Uma vez, o jornalista Jake Adelstein assistiu a um treinamento de tiro e, quando todas as cartucheiras foram recolhidas, a preocupação foi imensa ao descobrirem que estava faltando uma bala.
“Uma bala tinha sumido – havia caído atrás dos alvos – e ninguém pôde sair dali até que fosse achada”, lembra.
“Não existe um clamor popular no Japão para que as leis sobre armas sejam relaxadas”, diz Berteaux. “Isso tem muito a ver com um sentimento pacifista do pós-guerra, de que a guerra foi horrível e não podemos nunca mais passar por isso”.
“As pessoas assumem que a paz sempre vai existir e, quando se tem uma cultura como esta, você não sente a necessidade de estar armado ou de ter um objeto que acabe com esta paz”.
Na verdade, movimentos para aumentar o papel do Japão em missões de paz no exterior têm causado preocupação.
“É um território desconhecido,” diz Kouchi Nokano, professor de Ciência Política. “Será que o governo vai tentar tornar normal a morte nas forças de defesa e até mesmo exaltar o uso de armas?”

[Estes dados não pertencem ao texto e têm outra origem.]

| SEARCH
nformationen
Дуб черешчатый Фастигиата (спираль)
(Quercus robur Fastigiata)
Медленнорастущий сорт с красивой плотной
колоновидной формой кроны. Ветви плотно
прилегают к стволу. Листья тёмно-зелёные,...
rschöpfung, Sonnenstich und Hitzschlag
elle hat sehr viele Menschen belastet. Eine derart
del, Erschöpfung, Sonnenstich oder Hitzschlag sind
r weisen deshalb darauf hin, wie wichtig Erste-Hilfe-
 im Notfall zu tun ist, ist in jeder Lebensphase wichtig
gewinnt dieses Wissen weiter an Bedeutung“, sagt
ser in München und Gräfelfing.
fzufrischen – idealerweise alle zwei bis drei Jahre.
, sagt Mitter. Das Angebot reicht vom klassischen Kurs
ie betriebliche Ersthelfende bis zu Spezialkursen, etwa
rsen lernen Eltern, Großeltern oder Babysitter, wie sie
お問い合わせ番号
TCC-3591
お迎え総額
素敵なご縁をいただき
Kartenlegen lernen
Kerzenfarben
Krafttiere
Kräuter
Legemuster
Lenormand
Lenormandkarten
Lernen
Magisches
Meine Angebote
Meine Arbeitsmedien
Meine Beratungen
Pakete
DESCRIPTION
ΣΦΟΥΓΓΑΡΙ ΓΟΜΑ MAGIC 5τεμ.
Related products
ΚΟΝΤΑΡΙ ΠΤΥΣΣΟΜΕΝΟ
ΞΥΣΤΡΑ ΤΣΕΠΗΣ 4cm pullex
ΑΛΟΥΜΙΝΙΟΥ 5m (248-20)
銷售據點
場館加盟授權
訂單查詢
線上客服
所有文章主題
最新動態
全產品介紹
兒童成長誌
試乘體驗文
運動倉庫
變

De acordo com Iain Overton, “o nível de rejeição que torna quase tabu” as armas no Japão significa que o país “caminha para se tornar um lugar perfeito” – embora ele lembre que a Islândia também tem um índice muito baixo de crimes com armas de fogo, apesar de ter muito mais donos de armas.

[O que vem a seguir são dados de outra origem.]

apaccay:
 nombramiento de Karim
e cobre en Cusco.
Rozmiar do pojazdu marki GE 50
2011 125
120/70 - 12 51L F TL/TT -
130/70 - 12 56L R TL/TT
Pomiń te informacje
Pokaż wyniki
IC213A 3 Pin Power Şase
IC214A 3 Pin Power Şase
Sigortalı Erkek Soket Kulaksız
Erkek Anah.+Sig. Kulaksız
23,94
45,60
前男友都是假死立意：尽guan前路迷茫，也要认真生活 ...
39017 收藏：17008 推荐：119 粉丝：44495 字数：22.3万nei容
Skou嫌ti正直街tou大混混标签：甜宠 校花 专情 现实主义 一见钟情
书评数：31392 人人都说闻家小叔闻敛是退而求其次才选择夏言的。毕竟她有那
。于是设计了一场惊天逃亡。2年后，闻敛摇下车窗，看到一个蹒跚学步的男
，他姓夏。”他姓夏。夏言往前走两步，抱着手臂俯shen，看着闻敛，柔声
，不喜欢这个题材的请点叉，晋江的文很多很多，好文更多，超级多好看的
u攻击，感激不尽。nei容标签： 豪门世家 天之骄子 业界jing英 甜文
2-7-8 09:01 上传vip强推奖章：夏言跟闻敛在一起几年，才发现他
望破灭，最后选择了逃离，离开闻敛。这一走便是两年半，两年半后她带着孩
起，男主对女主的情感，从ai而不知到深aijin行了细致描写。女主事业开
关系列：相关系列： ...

Henrietta Moore, do Institute for Global Prosperity da University College London, aplaude os japoneses por não considerarem a propriedade de armas como uma “liberdade civil” e rejeitarem a ideia de que armas de fogo “são algo que se usa para defender a sua propriedade contra outras pessoas”.
Mas para o crime organizado japonês as rígidas leis de controle de armas são um problema. Os crimes da máfia japonesa, a Yakuza, caíram drasticamente nos últimos 15 anos e os criminosos que continuam usando armas de fogo têm que descobrir novas maneiras de entrar com elas no país.
“Os criminosos escondem armas dentro de carregamentos de atuns congelados”, conta o policial aposentado Tahei Ogawa. “Já descobrimos alguns peixes recheados com armamento”.